*What you have to do*. Tally the lines in the rows below that contain the string "Memur", treating uppercase and lowercase as different. Reply with the number alone.

=======

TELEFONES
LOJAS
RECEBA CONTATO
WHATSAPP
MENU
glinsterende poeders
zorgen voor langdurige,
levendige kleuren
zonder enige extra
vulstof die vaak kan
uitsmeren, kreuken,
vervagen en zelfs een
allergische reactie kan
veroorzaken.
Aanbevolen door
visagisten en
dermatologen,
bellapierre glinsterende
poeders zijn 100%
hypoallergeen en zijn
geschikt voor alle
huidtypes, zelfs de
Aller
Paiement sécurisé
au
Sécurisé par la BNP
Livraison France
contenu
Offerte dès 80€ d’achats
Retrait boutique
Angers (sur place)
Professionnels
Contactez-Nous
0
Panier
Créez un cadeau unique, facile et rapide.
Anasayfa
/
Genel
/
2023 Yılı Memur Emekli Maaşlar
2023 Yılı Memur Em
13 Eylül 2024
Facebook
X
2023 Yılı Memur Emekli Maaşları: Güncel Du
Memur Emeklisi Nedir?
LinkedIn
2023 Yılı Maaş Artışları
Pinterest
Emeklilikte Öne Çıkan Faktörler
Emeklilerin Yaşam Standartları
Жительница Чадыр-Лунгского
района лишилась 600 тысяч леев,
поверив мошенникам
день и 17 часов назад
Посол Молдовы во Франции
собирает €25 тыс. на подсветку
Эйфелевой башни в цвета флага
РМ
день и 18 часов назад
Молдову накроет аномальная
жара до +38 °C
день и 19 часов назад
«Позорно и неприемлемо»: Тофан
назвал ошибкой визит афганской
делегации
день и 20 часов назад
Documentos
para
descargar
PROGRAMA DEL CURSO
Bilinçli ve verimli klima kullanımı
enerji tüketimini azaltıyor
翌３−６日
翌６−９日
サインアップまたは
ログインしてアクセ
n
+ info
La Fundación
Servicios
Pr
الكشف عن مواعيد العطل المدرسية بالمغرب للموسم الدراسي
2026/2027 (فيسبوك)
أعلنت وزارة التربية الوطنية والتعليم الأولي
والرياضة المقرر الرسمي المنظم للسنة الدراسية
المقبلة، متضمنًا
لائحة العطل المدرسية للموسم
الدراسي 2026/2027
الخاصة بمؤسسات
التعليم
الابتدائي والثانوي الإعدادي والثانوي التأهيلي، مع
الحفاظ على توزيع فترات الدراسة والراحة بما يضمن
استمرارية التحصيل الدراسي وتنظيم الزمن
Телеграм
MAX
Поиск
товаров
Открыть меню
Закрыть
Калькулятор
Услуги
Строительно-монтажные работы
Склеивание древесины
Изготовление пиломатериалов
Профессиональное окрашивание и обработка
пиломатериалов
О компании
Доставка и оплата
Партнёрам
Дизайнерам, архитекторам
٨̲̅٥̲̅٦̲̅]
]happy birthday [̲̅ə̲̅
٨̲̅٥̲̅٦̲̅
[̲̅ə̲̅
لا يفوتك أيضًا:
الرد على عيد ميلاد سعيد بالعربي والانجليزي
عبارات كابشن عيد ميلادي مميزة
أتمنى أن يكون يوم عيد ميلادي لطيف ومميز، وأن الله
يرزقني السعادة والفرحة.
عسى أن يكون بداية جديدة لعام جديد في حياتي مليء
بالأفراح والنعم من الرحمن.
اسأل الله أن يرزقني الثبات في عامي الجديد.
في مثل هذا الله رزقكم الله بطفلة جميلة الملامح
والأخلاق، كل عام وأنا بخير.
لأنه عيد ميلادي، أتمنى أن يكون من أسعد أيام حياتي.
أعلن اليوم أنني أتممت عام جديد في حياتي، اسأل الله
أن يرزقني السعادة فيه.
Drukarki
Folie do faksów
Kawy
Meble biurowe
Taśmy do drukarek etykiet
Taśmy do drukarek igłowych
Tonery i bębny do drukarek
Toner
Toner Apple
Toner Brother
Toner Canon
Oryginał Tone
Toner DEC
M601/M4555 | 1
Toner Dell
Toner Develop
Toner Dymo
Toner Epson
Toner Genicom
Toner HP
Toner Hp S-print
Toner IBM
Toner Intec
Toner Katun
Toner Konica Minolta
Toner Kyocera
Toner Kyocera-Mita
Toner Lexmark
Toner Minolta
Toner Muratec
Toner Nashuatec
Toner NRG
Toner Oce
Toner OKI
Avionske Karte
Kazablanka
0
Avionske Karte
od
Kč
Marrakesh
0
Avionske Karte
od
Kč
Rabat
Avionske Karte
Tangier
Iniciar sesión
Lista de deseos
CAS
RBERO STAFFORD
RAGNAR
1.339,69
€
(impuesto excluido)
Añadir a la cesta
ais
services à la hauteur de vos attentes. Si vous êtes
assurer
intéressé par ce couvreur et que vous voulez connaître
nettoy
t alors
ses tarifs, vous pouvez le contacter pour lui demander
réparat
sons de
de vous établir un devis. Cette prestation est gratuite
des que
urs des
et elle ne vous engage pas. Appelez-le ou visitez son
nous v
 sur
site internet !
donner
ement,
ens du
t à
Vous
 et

=======

*Result*. 4